The chart shows a winter storm central in Iowa on December 15, 1893. The word “Low” marks the storm center. It is the one place in all the United States where the barometer reading is the lowest. The heavy black lines, oval and nearly concentric, about the Low, show the gradation of air pressure as it increases quite uniformly in all directions from the center of the storm outward.
The arrows fly with the wind, and, as will be seen, almost without exception are moving towards the Low, or storm center, clearly demonstrating the effect of gravity in causing the air to flow from the several regions marked “High”, where the air is abnormally heavy, toward the Low, where the air is lighter. As the velocity of water flowing down an inclined plane depends both upon the slope of the plane and the roughness of its surface, so the velocity of the wind, as it flows along the surface of the earth towards the storm center, depends on the amount of the depression of the barometer at the center and the resistance offered by surfaces of varying degrees of roughness.
Storms and Cold Waves Simply Great Eddies in the Atmosphere. Now picture in your mind that all the air inside the 30.2 isobar, as it flows inward, is rotating about the Low in a direction contrary to the movements of the hands of a watch, and you have a fair conception of an immense atmospheric eddy.
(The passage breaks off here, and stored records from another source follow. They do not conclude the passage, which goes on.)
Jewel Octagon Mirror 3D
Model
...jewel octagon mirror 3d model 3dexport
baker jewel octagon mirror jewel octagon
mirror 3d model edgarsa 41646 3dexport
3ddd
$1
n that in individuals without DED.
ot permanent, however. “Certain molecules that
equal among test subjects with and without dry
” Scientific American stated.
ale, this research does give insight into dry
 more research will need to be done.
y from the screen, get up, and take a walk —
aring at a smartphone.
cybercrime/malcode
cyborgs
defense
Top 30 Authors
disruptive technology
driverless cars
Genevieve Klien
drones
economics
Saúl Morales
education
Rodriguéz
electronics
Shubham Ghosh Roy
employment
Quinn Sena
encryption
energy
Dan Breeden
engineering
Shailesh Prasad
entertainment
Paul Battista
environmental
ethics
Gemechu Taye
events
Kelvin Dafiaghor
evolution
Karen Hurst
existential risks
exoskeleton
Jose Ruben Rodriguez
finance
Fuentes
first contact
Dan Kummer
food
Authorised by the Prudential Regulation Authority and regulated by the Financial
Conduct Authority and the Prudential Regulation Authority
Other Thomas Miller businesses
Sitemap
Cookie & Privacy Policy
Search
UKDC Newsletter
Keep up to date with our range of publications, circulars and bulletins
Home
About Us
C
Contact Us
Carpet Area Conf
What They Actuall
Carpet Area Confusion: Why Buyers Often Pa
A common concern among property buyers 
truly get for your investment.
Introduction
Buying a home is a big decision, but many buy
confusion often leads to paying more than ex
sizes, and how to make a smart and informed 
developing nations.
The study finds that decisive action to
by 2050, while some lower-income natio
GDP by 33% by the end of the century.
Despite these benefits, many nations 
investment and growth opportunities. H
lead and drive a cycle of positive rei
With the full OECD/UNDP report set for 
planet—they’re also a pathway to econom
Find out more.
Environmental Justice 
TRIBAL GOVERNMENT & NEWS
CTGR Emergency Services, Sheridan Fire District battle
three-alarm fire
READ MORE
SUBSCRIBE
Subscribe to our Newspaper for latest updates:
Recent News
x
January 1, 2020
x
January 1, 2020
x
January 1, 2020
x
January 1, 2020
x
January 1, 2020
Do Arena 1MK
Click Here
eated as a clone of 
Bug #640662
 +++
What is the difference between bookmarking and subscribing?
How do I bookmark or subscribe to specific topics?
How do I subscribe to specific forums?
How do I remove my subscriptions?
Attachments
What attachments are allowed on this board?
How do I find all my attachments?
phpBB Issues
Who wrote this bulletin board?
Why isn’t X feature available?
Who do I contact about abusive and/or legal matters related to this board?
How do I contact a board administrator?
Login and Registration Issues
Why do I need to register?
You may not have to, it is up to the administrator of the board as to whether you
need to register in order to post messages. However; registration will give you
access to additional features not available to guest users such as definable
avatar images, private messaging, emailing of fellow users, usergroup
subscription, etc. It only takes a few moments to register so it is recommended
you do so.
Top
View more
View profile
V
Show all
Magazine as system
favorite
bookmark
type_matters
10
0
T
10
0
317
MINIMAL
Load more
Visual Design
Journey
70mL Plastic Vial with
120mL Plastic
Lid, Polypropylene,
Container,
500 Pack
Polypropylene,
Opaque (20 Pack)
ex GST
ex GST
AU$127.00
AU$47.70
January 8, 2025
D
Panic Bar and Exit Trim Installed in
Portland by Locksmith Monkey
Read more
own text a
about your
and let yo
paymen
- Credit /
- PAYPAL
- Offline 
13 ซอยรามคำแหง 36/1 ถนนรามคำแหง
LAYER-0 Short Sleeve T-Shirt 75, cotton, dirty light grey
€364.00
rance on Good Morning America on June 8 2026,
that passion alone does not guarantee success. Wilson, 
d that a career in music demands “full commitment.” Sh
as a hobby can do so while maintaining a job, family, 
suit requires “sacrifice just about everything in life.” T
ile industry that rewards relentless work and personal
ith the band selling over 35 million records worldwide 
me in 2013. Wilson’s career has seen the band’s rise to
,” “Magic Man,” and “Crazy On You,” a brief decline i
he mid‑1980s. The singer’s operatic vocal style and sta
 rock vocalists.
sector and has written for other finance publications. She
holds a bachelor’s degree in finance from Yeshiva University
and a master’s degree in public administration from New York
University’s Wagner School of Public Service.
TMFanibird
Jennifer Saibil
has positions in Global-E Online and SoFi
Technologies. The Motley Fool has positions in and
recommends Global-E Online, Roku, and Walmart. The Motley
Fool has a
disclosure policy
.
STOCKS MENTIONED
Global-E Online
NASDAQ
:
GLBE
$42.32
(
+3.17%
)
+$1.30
Have you ever watched the placid waters of a deep-flowing brook and observed that where the waters encountered a projecting rock little eddies formed and went spinning down the stream? Well, our storms are somewhat similar eddies in the atmosphere, more or less perfect, that are carried along by the general easterly movement of the atmosphere in the middle latitudes of both hemispheres. But they are not deep eddies; the Low marks the center of an atmospheric circulation of vast horizontal extent as compared with its thickness or extension in a vertical direction. Thus a storm area extends from Washington, D. C., to Denver, Colorado, and yet extends upward only about six miles. The whole disk of whirling air, six miles thick and two thousand miles in diameter, is called a cyclone, or low-pressure area. It is important that a proper understanding be had of this fundamental idea, since the weather experienced from day to day depends almost wholly upon the movement of these migrating cyclones, or areas of low pressure, and the anti-cyclones, or areas of high pressure.
The temperature readings are omitted from each station, but the average temperature of each quadrant of the Low is shown by the large black figures. The greatest difference in temperature is seen to be between the southeast and the northwest sections. This is due in part to the fact that in the southeast quadrant the air is drawn northward from warmer latitudes, and in the northwest quadrant it is drawn southward from colder latitudes, and to the further fact that winds blowing into the west side of a Low have a downward component of motion, and those blowing in on the front, or east side, have an upward component.
One should gain a clear idea of the difference between the movements of the air in the cyclone and the movement of the cyclone itself, or its translation from place to place; how the wind must blow into the front of the storm in a direction partly or wholly contrary to the movement of the storm itself, and into the rear of the storm as it passes away; how the wind increases in velocity as it spirally gyrates about the center and approaches nearer and nearer the region where it must ascend; how the higher layers of air move spirally away from the center and thus cause an accumulation of air about and over the outer periphery of the Low, which in turn presses downward and impels the surface air inward. This whole complex system of motion moves eastward. Think of the sun drifting in space, while at the same time each of the planets maintains its respective orbit, and it will help one to visualize the phenomena of a migrating cyclone or anti-cyclone.